Return an exact copy of the entries, skipping any picture you find.
^^^^
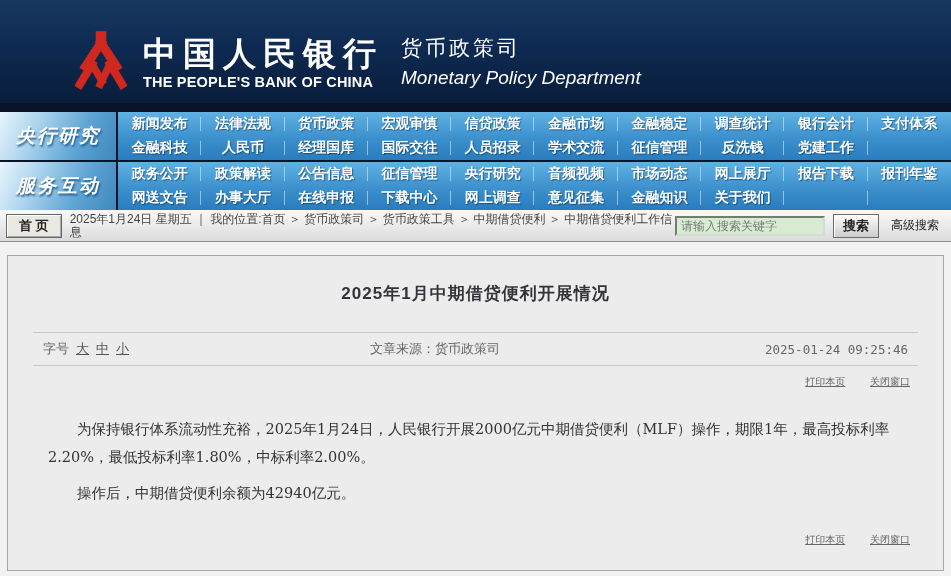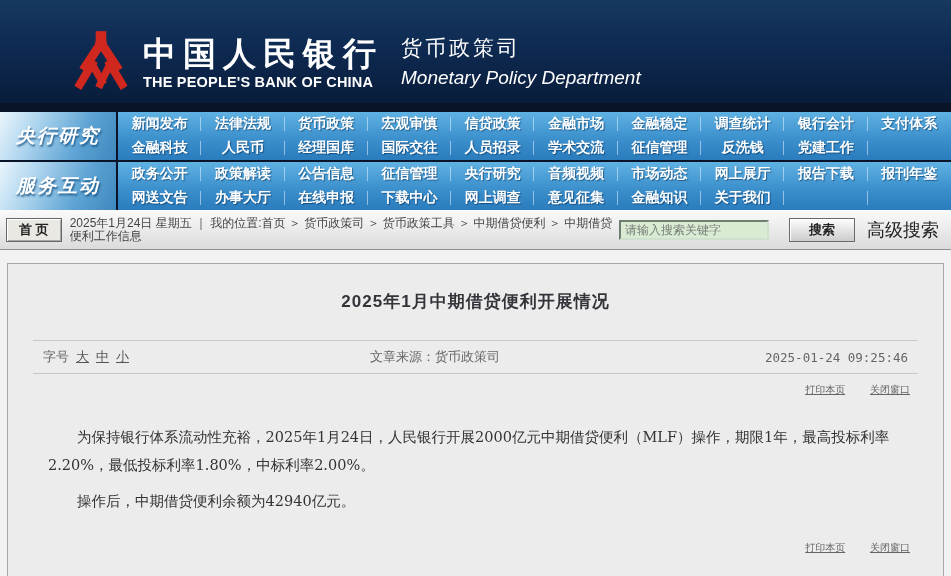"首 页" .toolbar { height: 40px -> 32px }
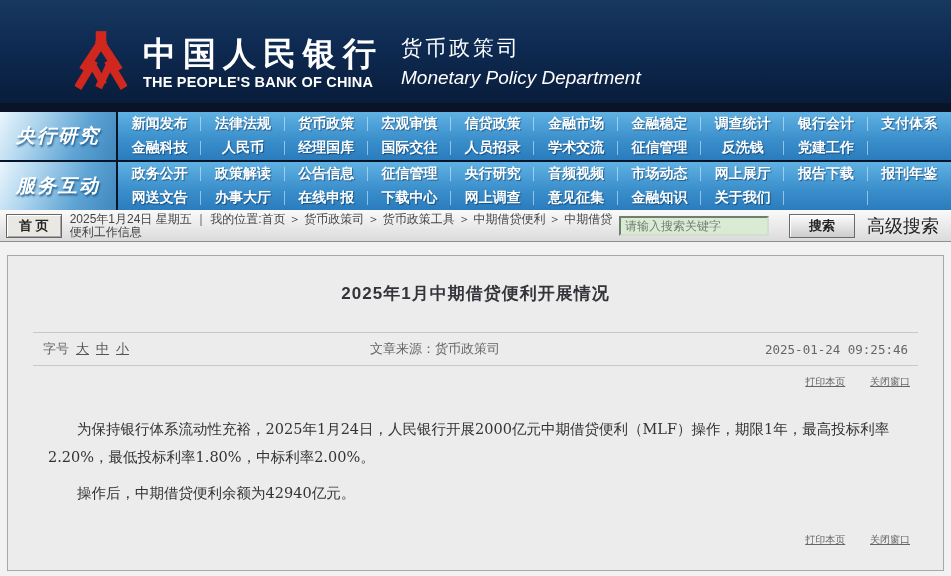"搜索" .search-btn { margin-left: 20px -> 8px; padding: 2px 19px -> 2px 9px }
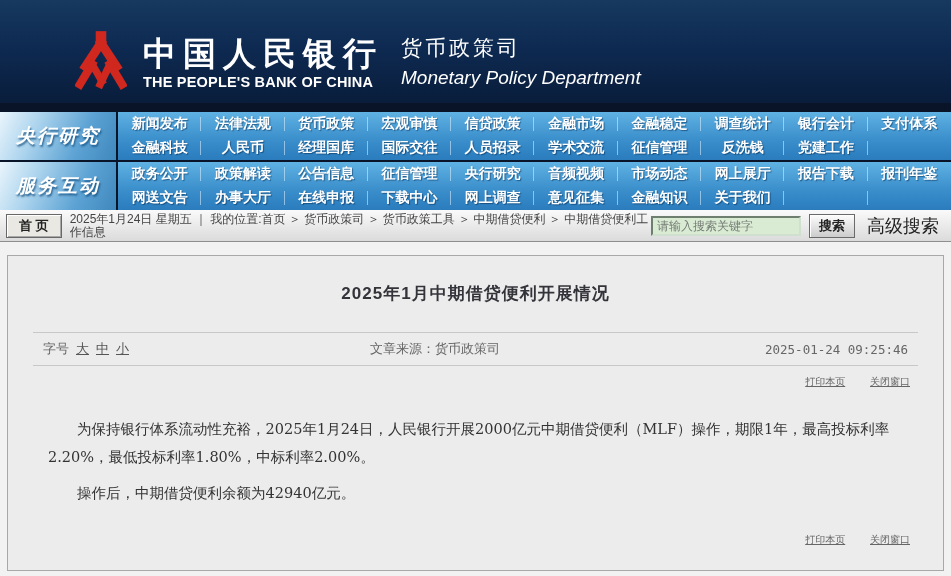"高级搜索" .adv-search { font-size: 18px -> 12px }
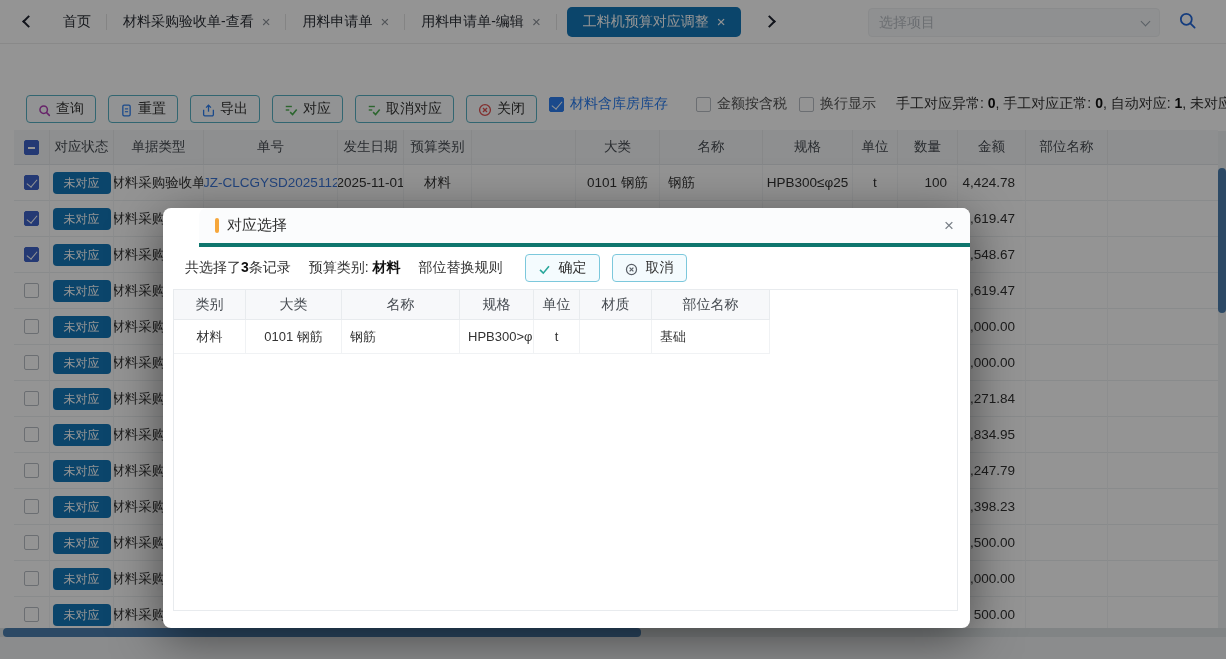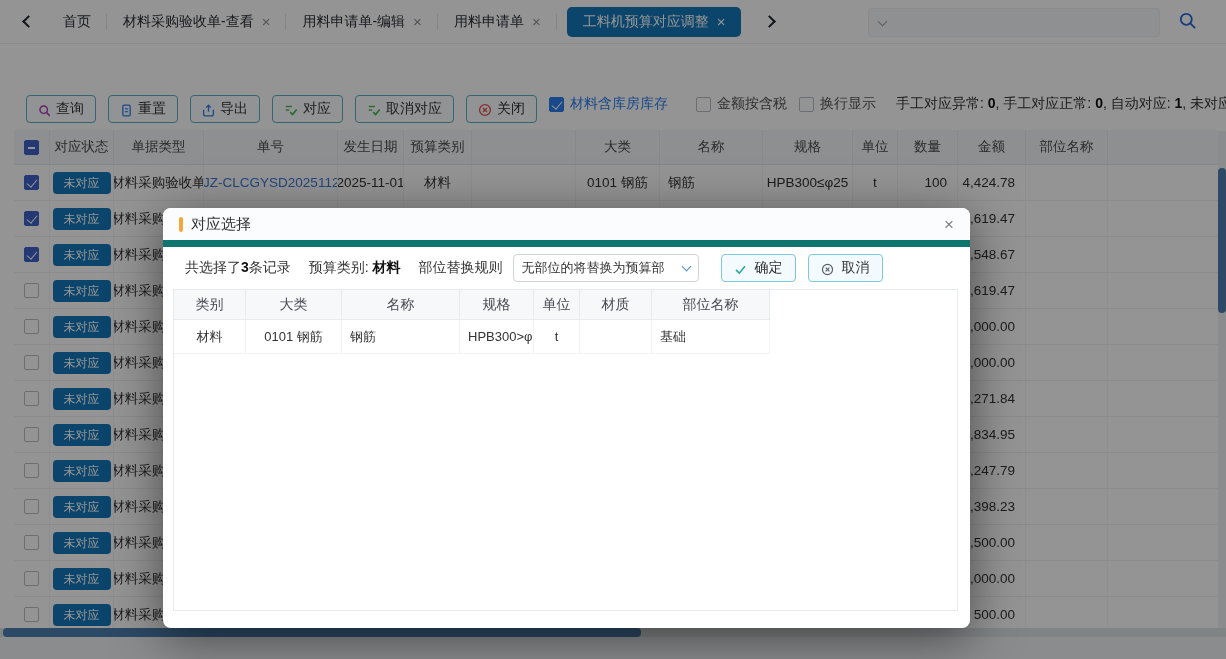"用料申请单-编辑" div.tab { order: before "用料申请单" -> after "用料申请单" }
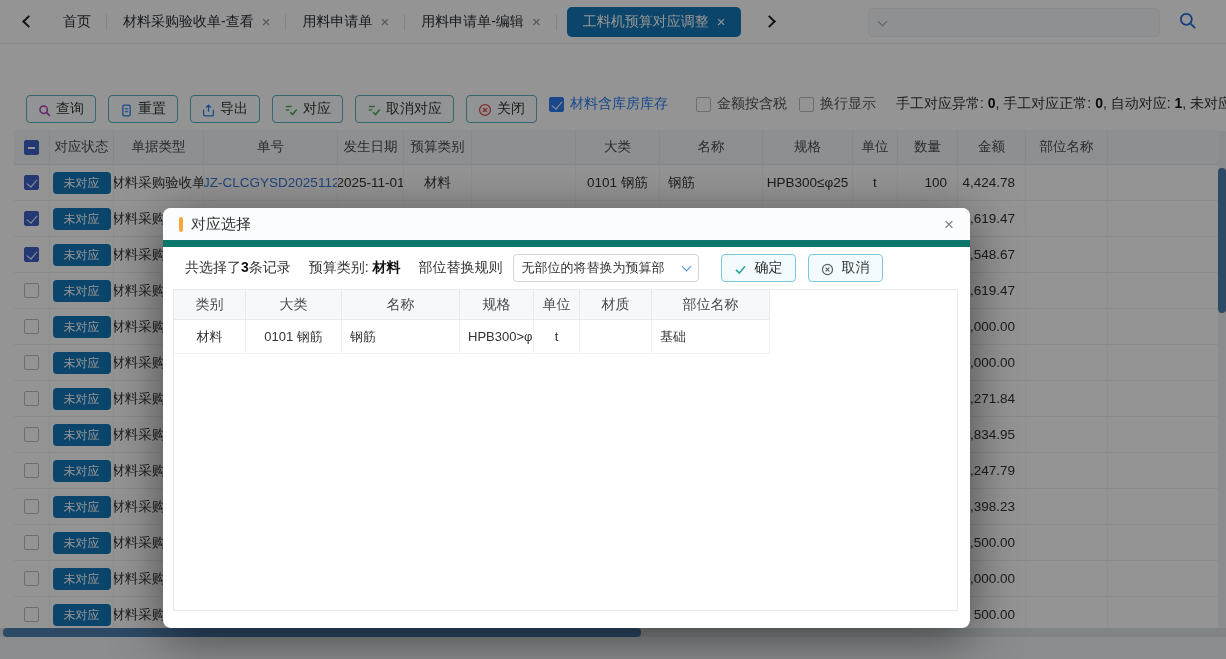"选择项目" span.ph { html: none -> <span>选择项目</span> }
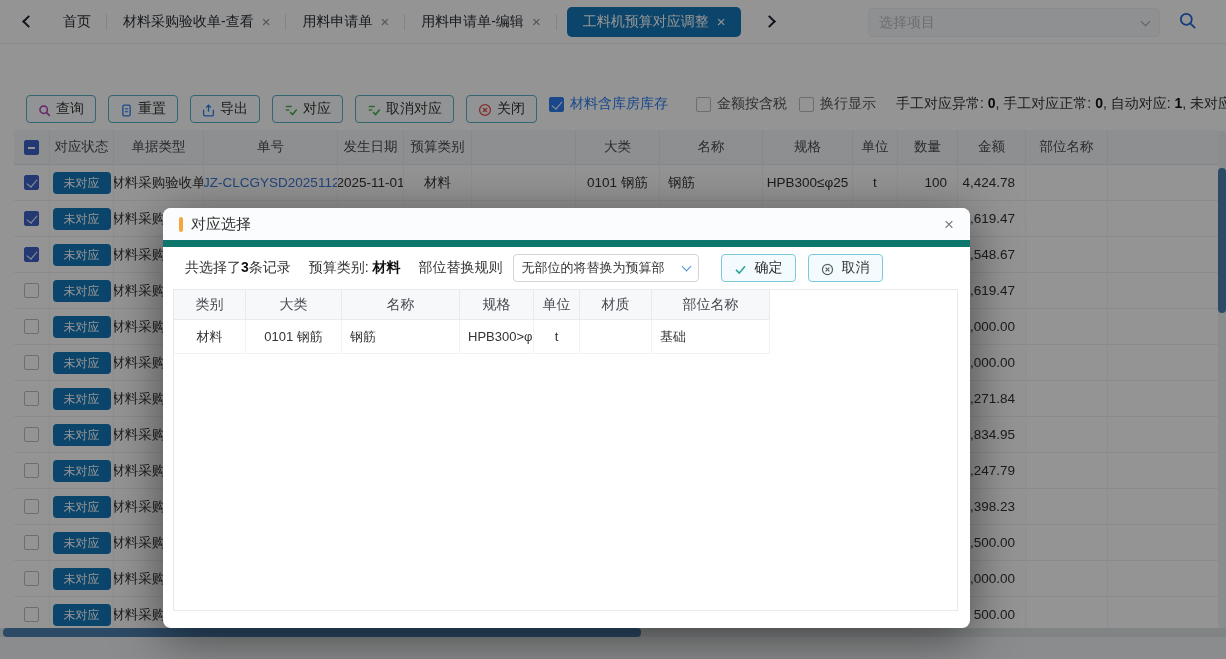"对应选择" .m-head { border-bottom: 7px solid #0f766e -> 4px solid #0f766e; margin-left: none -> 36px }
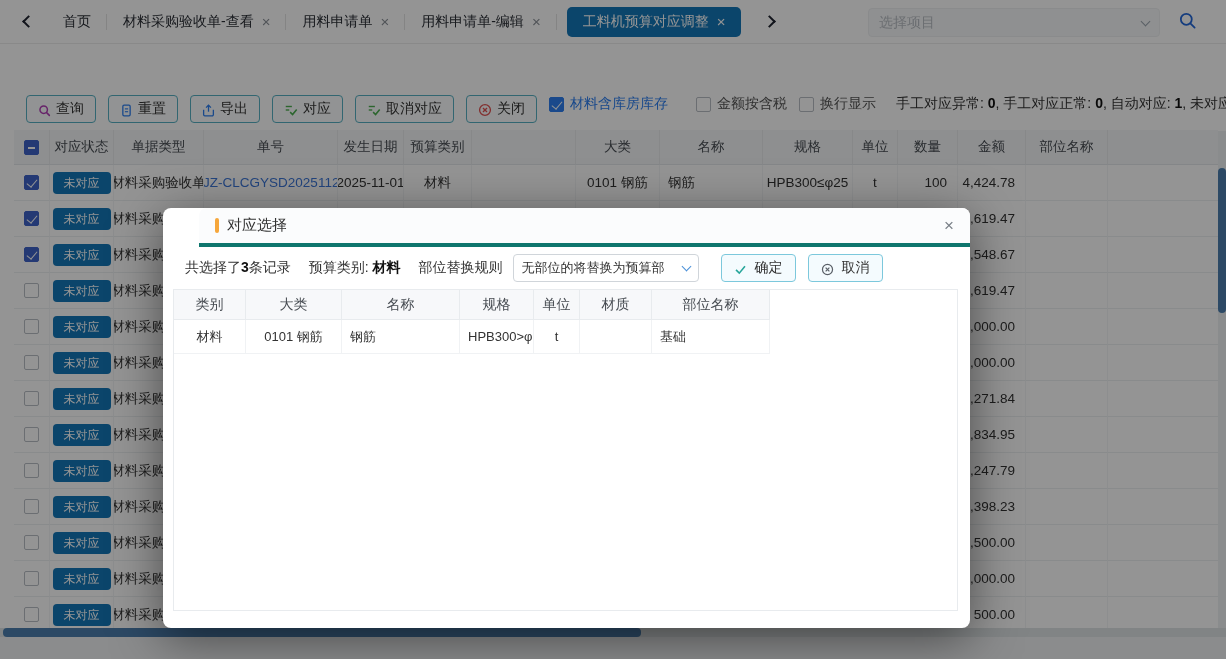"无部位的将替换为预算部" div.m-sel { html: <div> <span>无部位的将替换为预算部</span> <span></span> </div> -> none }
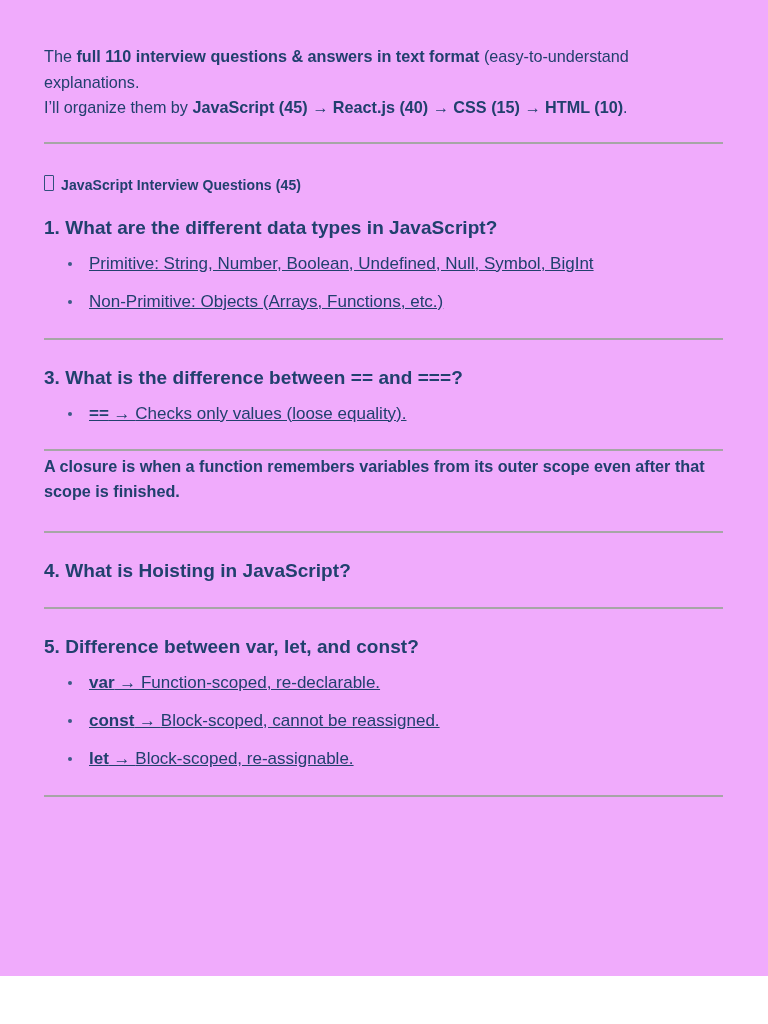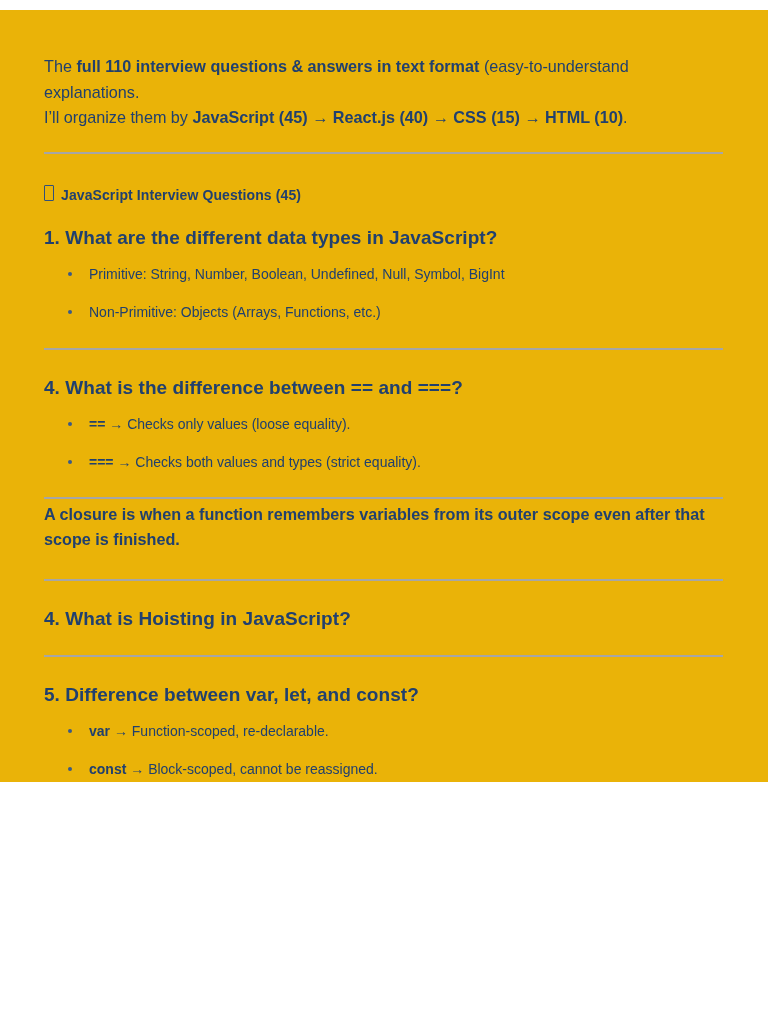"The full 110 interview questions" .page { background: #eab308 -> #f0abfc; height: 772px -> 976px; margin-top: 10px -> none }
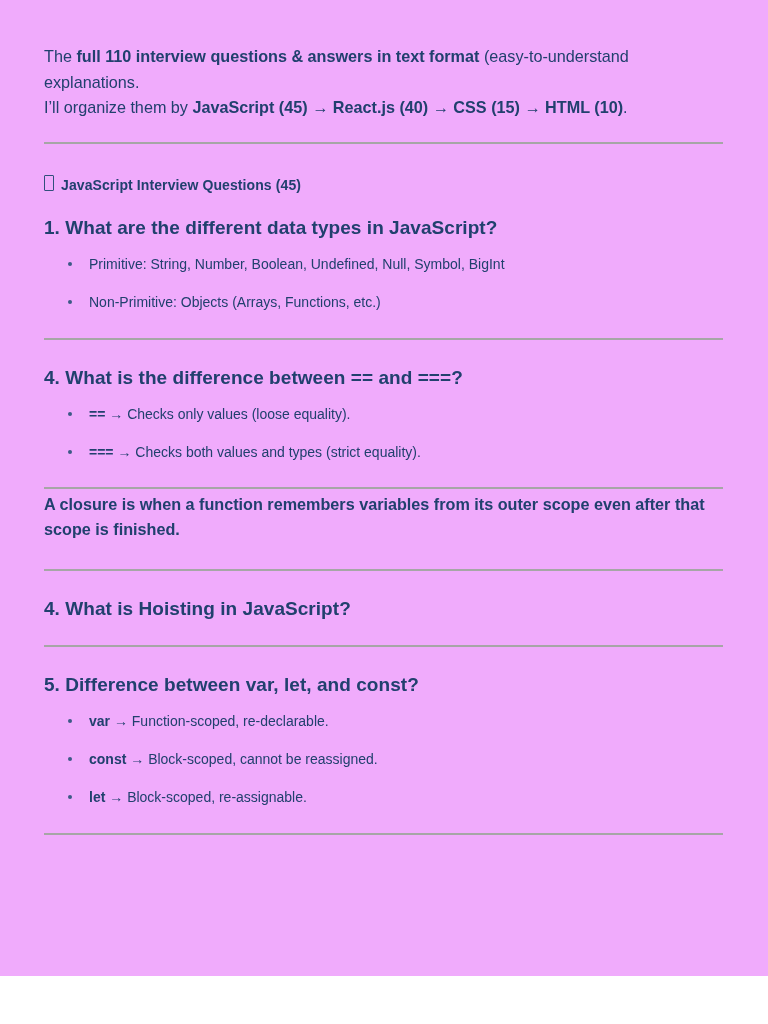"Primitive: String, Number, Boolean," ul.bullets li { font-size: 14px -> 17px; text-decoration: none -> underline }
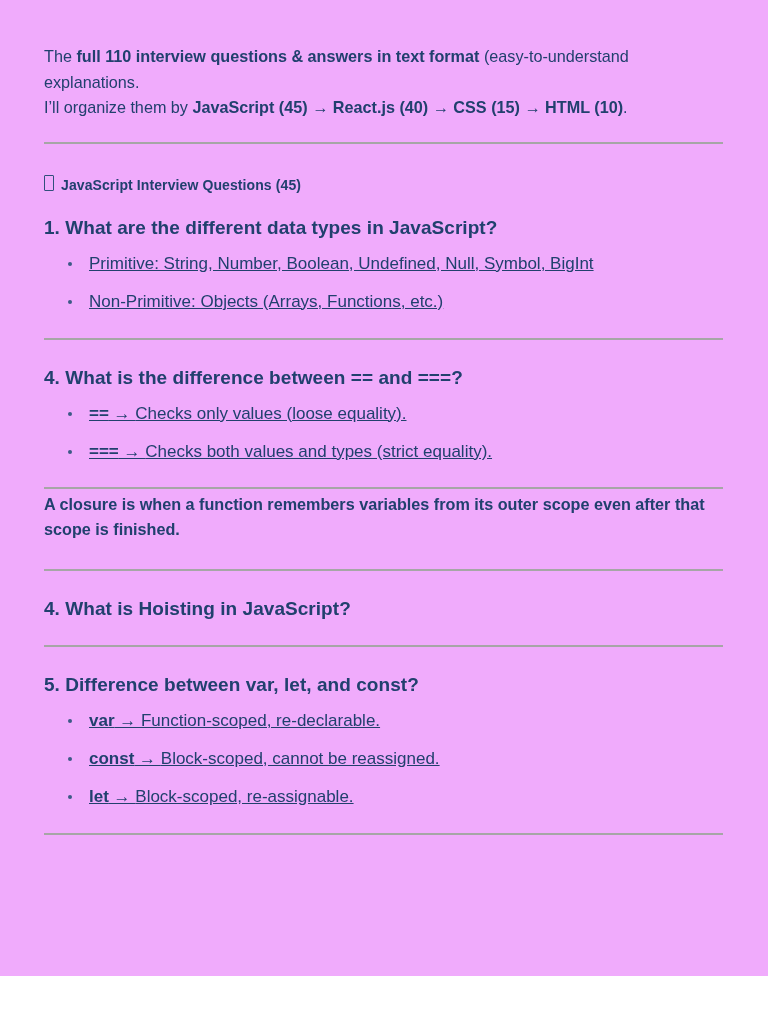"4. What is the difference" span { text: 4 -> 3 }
^^^^
### Reply to the exercise
"首 页" .toolbar { height: 40px -> 32px }
"搜索" .search-btn { margin-left: 20px -> 8px; padding: 2px 19px -> 2px 9px }
"高级搜索" .adv-search { font-size: 18px -> 12px }
"用料申请单-编辑" div.tab { order: before "用料申请单" -> after "用料申请单" }
"选择项目" span.ph { html: none -> <span>选择项目</span> }
"对应选择" .m-head { border-bottom: 7px solid #0f766e -> 4px solid #0f766e; margin-left: none -> 36px }
"无部位的将替换为预算部" div.m-sel { html: <div> <span>无部位的将替换为预算部</span> <span></span> </div> -> none }
"The full 110 interview questions" .page { background: #eab308 -> #f0abfc; height: 772px -> 976px; margin-top: 10px -> none }
"Primitive: String, Number, Boolean," ul.bullets li { font-size: 14px -> 17px; text-decoration: none -> underline }
"4. What is the difference" span { text: 4 -> 3 }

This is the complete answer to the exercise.